Phase 2 (Days 11–20): deterministic recovery runbooks

Deliverables

  • Define shared error/runbook registry:
    • packages/cli/src/error-codes.ts (new)
    • packages/cli/src/runbooks.ts (new)
  • Add recovery command:
    • packages/cli/src/commands/recover.ts (new)
    • supports dry-run first, then execute
  • Align worker auto-fix + runbook logic:
    • packages/system-bus/src/observability/auto-fixes/*
    • packages/system-bus/src/inngest/functions/o11y-triage.ts
  • Require rollback + verify steps in each runbook entry.

Acceptance criteria

  • Top 20 recurring error codes mapped to deterministic runbooks.
  • Every runbook includes rollback and verification commands.
  • OTEL emits for runbook start/success/failure across CLI + worker paths.

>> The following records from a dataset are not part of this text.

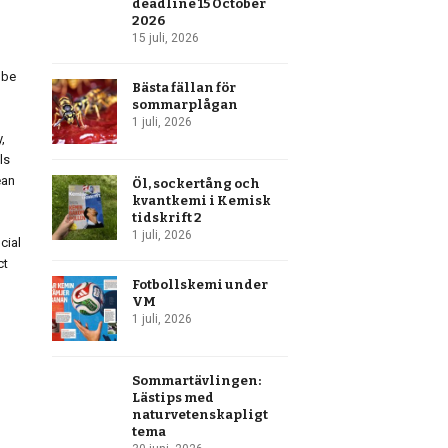
deadline 15 October
2026
15 juli, 2026
obe
Bästa fällan för
sommarplågan
1 juli, 2026
,
ls
ean
Öl, sockertång och
kvantkemi i Kemisk
tidskrift 2
1 juli, 2026
cial
ct
Fotbollskemi under
VM
1 juli, 2026
Sommartävlingen:
Lästips med
naturvetenskapligt
tema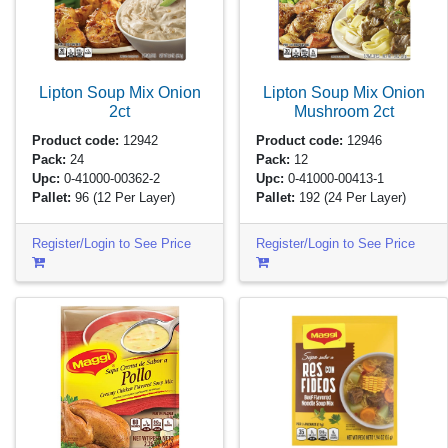
Lipton Soup Mix Onion
Lipton Soup Mix Onion
2ct
Mushroom
2ct
Product code:
12942
Product code:
12946
Pack:
24
Pack:
12
Upc:
0-41000-00362-2
Upc:
0-41000-00413-1
Pallet:
96
(12 Per Layer)
Pallet:
192
(24 Per Layer)
Register/Login to See Price
Register/Login to See Price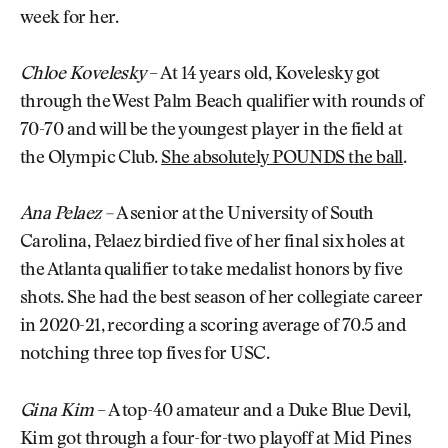
week for her.
Chloe Kovelesky
– At 14 years old, Kovelesky got
through the West Palm Beach qualifier with rounds of
70-70 and will be the youngest player in the field at
the Olympic Club.
She absolutely POUNDS the ball
.
Ana Pelaez –
A senior at the University of South
Carolina, Pelaez birdied five of her final six holes at
the Atlanta qualifier to take medalist honors by five
shots. She had the best season of her collegiate career
in 2020-21, recording a scoring average of 70.5 and
notching three top fives for USC.
Gina Kim
– A top-40 amateur and a Duke Blue Devil,
Kim got through a four-for-two playoff at Mid Pines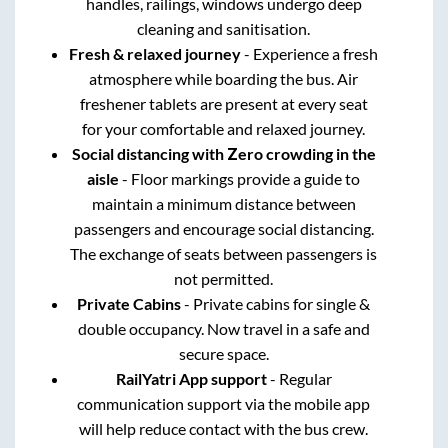
handles, railings, windows undergo deep
cleaning and sanitisation.
Fresh & relaxed journey
- Experience a fresh
atmosphere while boarding the bus. Air
freshener tablets are present at every seat
for your comfortable and relaxed journey.
Social distancing with Zero crowding in the
aisle
- Floor markings provide a guide to
maintain a minimum distance between
passengers and encourage social distancing.
The exchange of seats between passengers is
not permitted.
Private Cabins
- Private cabins for single &
double occupancy. Now travel in a safe and
secure space.
RailYatri App support
- Regular
communication support via the mobile app
will help reduce contact with the bus crew.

Phase 3 (Days 21–30): memory routing standardization

Deliverables

  • Make shared prefetch policy authoritative:
    • packages/system-bus/src/memory/context-prefetch.ts
  • Expand to remaining high-impact functions still missing memory context:
    • packages/system-bus/src/inngest/functions/task-triage.ts
    • packages/system-bus/src/inngest/functions/check-calendar.ts
    • packages/system-bus/src/inngest/functions/check-granola.ts
    • packages/system-bus/src/inngest/functions/check-loops.ts
  • Add context traceability surface:
    • packages/cli/src/commands/inngest.ts (extend) or packages/cli/src/commands/memory.ts (new)
    • expose what memory was injected, why, and filter/drop diagnostics

Acceptance criteria

  • Decision-heavy functions use shared memory policy (no ad-hoc retrieval forks).
  • Context injection remains bounded and observable (latency + quality metrics in OTEL).
  • Agents can inspect memory-injection evidence from CLI without pod log grepping.

Verification Commands

  • joelclaw status
  • joelclaw capabilities
  • joelclaw runs --count 20 --hours 24
  • joelclaw otel stats --hours 24
  • joelclaw otel search "auto_fix|runbook|recover|memory.recall" --hours 24
  • bun test packages/cli/src/commands/recall.test.ts
  • bun test packages/cli/src/commands/*.test.ts

Non-Goals

  • Rewriting all existing ADRs or command names.
  • Replacing CLI-first architecture with dashboard-first operations.
  • Building a new memory backend.

Consequences

Positive

  • Faster autonomous execution with less prompt thrash.
  • Lower ambiguity during outages and degraded states.
  • Better onboarding for any new agent/harness.

Negative / Risks

  • Requires disciplined schema/runbook maintenance.
  • Up-front test and contract work before feature velocity gains.
  • Temporary churn across command surfaces during migration.

References

  • ADR-0009 (joelclaw CLI naming + agent-first CLI direction)
  • ADR-0018 (gateway CLI/HATEOAS operational contract)
  • ADR-0058 (NDJSON streaming for temporal operations)
  • ADR-0087 (observability contract)
  • ADR-0090 (autonomous o11y triage loop)
  • ADR-0077 (memory system next phase)

Status

Accepted (execution in progress: Phase 1 complete, Phase 2 actively implementing deterministic runbooks/recovery wiring).